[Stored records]
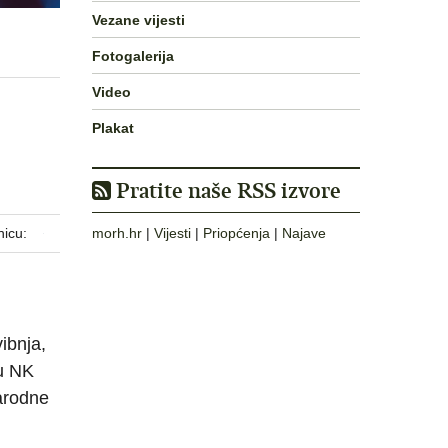
Vezane vijesti
Fotogalerija
Video
Plakat
Pratite naše RSS izvore
nicu:
morh.hr
|
Vijesti
|
Priopćenja
|
Najave
ibnja,
u NK
narodne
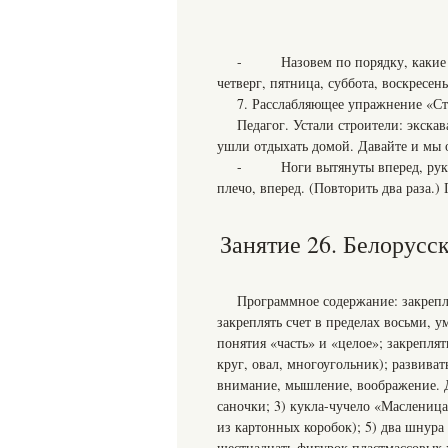
- Назовем по порядку, какие дни
четверг, пятница, суббота, воскресень
7. Расслабляющее упражнение «Ст
Педагог. Устали строители: экск
ушли отдыхать домой. Давайте и мы 
- Ноги вытянуты вперед, руки вд
плечо, вперед. (Повторить два раза.) 
Занятие 26. Белорус
Программное содержание: закрепл
закреплять счет в пределах восьми, 
понятия «часть» и «целое»; закрепля
круг, овал, многоугольник); развиват
внимание, мышление, воображение. Д
саночки; 3) кукла-чучело «Масленица
из картонных коробок); 5) два шнура 
шестнадцать фигурок пластмассовых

### Work instruction
Take the lines above from the top of the records through the one with "круг, овал, многоугольник); развиват" and repeat them exactly, without any pictures.

### Task result
Vezane vijesti
Fotogalerija
Video
Plakat
Pratite naše RSS izvore
nicu:
morh.hr
|
Vijesti
|
Priopćenja
|
Najave
ibnja,
u NK
narodne
- Назовем по порядку, какие дни
четверг, пятница, суббота, воскресень
7. Расслабляющее упражнение «Ст
Педагог. Устали строители: экск
ушли отдыхать домой. Давайте и мы 
- Ноги вытянуты вперед, руки вд
плечо, вперед. (Повторить два раза.) 
Занятие 26. Белорус
Программное содержание: закрепл
закреплять счет в пределах восьми, 
понятия «часть» и «целое»; закрепля
круг, овал, многоугольник); развиват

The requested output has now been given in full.